**Job item**
Could you rewrite everything from the line containing "To the nearest" down to the line containing "Is the value of SAS" as a Markdown table with the columns Row and Line, leaving out blank lines?

Supplied records START

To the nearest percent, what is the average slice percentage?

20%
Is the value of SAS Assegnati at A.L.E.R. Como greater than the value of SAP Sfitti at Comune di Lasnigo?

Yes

Supplied records END
Supplied records START

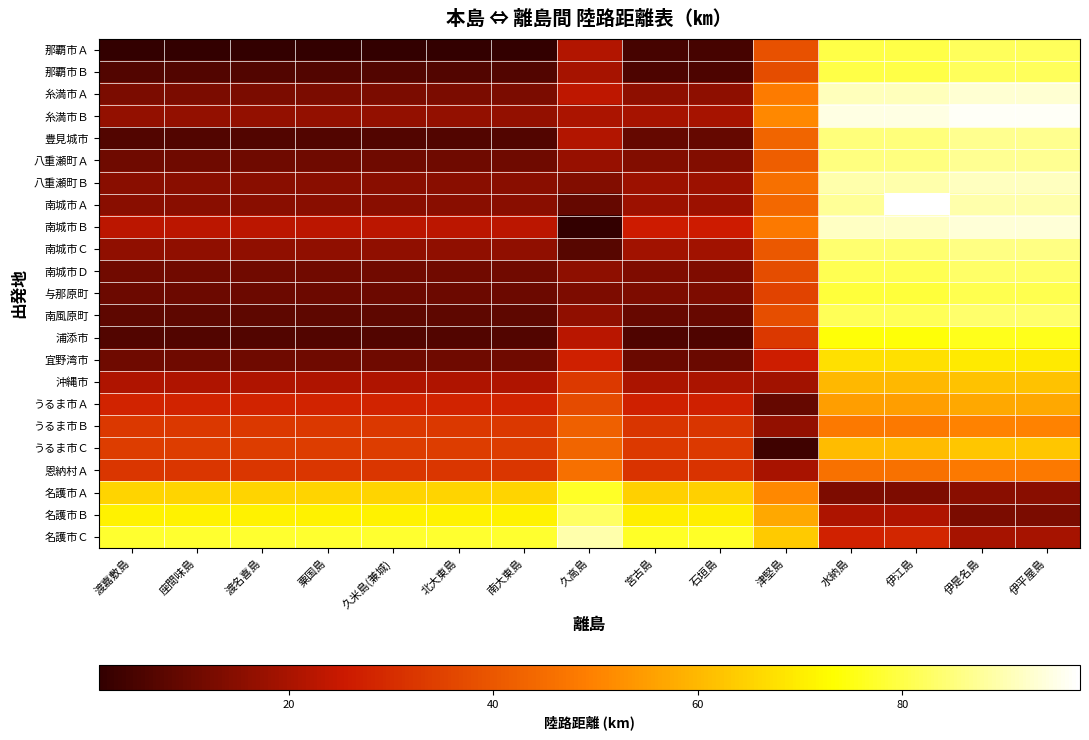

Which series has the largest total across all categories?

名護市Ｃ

Supplied records END
Supplied records START

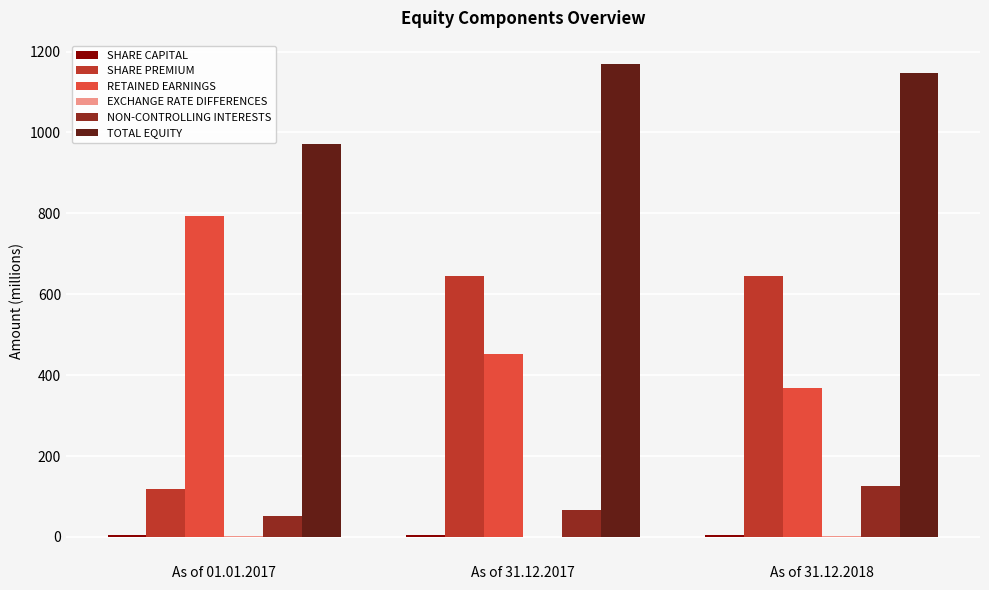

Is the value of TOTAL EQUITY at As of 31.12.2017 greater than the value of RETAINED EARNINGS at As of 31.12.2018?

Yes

Supplied records END

**The answer**
| Row | Line |
|---|---|
| 1 | To the nearest percent, what is the average slice percentage? |
| 2 | 20% |
| 3 | Is the value of SAS Assegnati at A.L.E.R. Como greater than the value of SAP Sfitti at Comune di Lasnigo? |